- Genre: Reality
- Country of origin: United States
- Original language: English
- No. of seasons: 2
- No. of episodes: 16

Production
- Executive producers: Lauren Lexton; Michael Gara; Tom Rogan;
- Running time: 40–42 minutes
- Production company: Authentic Entertainment

Original release
- Network: TLC
- Release: December 19, 2012 – October 16, 2013

= Cheer Perfection =

American reality television series

Cheer Perfection is an American reality television series that debuted on December 19, 2012, on TLC. TLC announced on February 6, 2013, that it had ordered an eight-episode second season, which premiered on August 28, 2013. Alisha Dunlap, Cassadee, R.D. Dunlap, Bonnie Crow, Alana, Ann Robinson, Torann and Robinson's husband Torey originally appeared on Toddlers & Tiaras. Dunlap owns Perfection Studios, which appeared in episodes of Toddlers & Tiaras.

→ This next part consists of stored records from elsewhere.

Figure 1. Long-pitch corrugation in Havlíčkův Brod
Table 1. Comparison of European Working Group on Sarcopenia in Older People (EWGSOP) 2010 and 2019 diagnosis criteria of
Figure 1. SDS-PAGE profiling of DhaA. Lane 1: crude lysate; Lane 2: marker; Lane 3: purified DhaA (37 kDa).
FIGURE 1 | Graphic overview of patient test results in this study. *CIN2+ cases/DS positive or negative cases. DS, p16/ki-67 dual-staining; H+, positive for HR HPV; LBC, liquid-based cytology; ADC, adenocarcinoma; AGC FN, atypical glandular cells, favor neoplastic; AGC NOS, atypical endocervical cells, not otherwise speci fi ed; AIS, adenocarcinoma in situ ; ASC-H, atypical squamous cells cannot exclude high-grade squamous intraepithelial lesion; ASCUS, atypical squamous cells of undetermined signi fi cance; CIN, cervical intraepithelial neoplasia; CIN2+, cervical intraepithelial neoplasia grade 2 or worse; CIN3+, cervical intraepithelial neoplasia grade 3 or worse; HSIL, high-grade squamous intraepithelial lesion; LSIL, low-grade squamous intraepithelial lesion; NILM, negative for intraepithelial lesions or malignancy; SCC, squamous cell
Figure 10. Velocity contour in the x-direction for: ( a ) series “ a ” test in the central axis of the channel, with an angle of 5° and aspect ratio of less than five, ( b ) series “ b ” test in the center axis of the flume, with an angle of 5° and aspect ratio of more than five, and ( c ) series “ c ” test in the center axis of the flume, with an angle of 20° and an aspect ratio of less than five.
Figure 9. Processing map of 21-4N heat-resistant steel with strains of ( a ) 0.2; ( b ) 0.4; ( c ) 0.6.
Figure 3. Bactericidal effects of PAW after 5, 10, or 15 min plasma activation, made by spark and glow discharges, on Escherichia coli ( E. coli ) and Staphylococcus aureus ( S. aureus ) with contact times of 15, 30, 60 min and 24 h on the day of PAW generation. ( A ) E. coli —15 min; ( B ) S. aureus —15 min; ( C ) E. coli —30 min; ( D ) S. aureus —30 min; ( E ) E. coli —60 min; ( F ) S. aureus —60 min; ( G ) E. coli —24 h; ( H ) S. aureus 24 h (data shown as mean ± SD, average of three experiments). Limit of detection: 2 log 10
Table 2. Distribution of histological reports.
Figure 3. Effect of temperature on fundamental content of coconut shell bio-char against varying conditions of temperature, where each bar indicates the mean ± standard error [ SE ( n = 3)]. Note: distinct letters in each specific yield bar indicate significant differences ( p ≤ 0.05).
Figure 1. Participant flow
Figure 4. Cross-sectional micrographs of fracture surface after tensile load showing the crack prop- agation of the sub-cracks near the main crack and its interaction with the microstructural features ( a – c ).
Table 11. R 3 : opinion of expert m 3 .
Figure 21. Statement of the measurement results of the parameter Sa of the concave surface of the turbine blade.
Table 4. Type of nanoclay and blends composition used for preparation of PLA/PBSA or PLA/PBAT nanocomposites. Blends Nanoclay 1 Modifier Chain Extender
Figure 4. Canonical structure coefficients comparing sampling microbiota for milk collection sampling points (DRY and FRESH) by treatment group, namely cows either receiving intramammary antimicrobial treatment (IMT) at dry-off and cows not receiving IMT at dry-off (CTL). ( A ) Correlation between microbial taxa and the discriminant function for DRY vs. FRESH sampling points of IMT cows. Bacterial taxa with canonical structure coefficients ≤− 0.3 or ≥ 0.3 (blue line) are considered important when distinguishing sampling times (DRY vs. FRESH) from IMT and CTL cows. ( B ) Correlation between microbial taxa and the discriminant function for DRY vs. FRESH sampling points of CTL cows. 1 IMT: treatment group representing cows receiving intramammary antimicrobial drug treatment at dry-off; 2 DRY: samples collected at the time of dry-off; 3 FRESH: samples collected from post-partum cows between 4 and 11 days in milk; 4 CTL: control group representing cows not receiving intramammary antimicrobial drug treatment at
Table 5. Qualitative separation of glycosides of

After Andrea Clevenger, who appeared on Cheer Perfection, was arrested on charges relating to rape of a 13-year-old boy, TLC released a statement that the show had already been canceled and no repeats will be aired.

==Synopsis==
Cheer Perfection follows a group of young cheerleaders at Cheer Time Revolution, located in Sherwood, Arkansas, as they endure the world of competitive cheerleading.

==Episodes==
===Series overview===

| Season | Episodes |  | Originally released |  |
| First released | Last released |
| 1 | 8 |  | December 19, 2012 | February 6, 2013 |
| 2 | 8 |  | August 28, 2013 | October 16, 2013 |

===Season 1 (2012–13)===

| No. overall | No. in season | Title | Original release date | U.S. viewers (millions) |
|---|---|---|---|---|
| 0 | 0 | "Pilot" | July 11, 2012 | 1.10 |
| 1 | 1 | "Failure Is Not An Option" | December 19, 2012 | 1.07 |
| 2 | 2 | "Let's Just Hug it Out?" | December 26, 2012 | 1.30 |
| 3 | 3 | "Too Bad, So Sad" | January 2, 2013 | 1.20 |
| 4 | 4 | "We're All a Little Bit Crazy" | January 9, 2013 | 0.85 |
| 5 | 5 | "Just Like Junior High" | January 16, 2013 | 0.91 |
| 6 | 6 | "Keep My Name Out of Your Mouth" | January 23, 2013 | 0.87 |
| 7 | 7 | "Call Me Madam President" | January 30, 2013 | 0.96 |
| 8 | 8 | "Friendless Ann?" | February 6, 2013 | 0.77 |

===Season 2 (2013)===

| No. overall | No. in season | Title | Original release date | U.S. viewers (millions) |
|---|---|---|---|---|
| 9 | 1 | "With Success, Comes Pressure..." | August 28, 2013 | 0.80 |
| 10 | 2 | "Do What You Gotta Do To Win" | September 4, 2013 | 0.93 |
| 11 | 3 | "Learning to Trust" | September 11, 2013 | 1.22 |
| 12 | 4 | "Enter Coach James" | September 18, 2013 | 0.79 |
| 13 | 5 | "I Got That Magic Pee" | September 25, 2013 | 0.90 |
| 14 | 6 | "Watch Your Step" | October 2, 2013 | 0.70 |
| 15 | 7 | "The Eyes and Ears of the Gym" | October 9, 2013 | 0.56 |
| 16 | 8 | "The U.S. Finals" | October 16, 2013 | 1.02 |

==Reception==
David Hinckley of New York Daily News said the parents are not an endearing bunch. Brian Lowry of Variety said the show is not original. Verne Gay of Newsday said the show is dull, trivial and never, ever outrageous. Melissa Camacho of Common Sense Media gave the show 2 stars out of 5.